[Data for analysis — start]

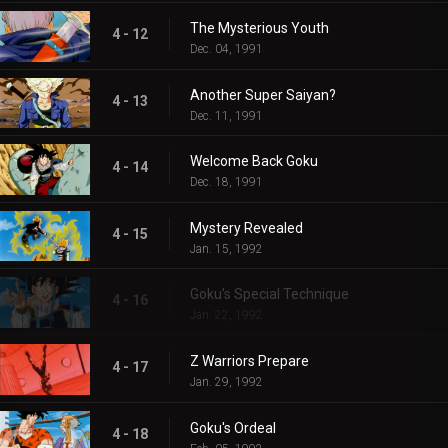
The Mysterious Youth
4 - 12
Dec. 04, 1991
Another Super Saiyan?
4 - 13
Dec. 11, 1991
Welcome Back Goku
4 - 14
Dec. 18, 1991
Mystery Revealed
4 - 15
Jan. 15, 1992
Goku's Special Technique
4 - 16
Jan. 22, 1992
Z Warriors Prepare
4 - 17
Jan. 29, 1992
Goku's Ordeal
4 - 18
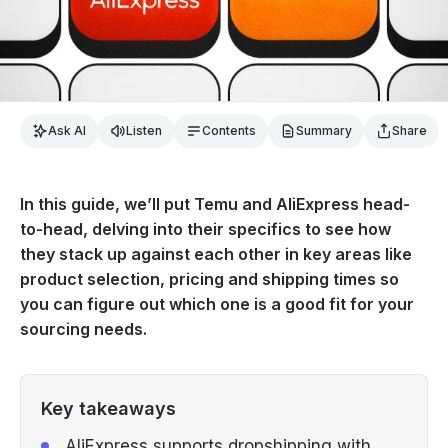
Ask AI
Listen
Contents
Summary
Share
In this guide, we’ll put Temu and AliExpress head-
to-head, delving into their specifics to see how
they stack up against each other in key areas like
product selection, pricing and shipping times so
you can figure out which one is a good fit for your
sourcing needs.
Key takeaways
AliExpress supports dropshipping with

[Data for analysis — finish]
[Data for analysis — start]

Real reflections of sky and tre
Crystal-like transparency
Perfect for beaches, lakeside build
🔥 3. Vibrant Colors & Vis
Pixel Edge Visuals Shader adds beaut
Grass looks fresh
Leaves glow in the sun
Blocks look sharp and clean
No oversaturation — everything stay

[Data for analysis — finish]
[Data for analysis — start]

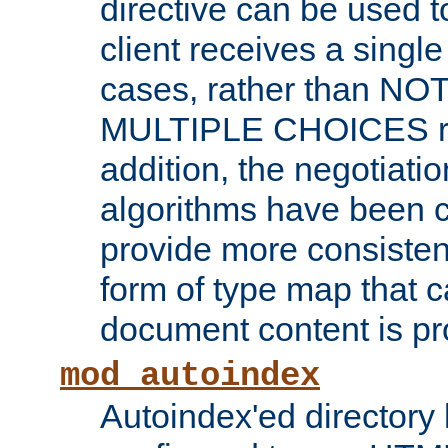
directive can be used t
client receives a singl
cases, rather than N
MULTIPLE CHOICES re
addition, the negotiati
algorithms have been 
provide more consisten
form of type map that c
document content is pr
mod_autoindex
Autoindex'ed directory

[Data for analysis — finish]

Work instruction: Rewrite everything from the line containing "Real reflections of sky and tre" down to the line containing "No oversaturation — everything stay", with "sharp" changed to "crisp" and nothing else altered.

Response box:
Real reflections of sky and tre
Crystal-like transparency
Perfect for beaches, lakeside build
🔥 3. Vibrant Colors & Vis
Pixel Edge Visuals Shader adds beaut
Grass looks fresh
Leaves glow in the sun
Blocks look crisp and clean
No oversaturation — everything stay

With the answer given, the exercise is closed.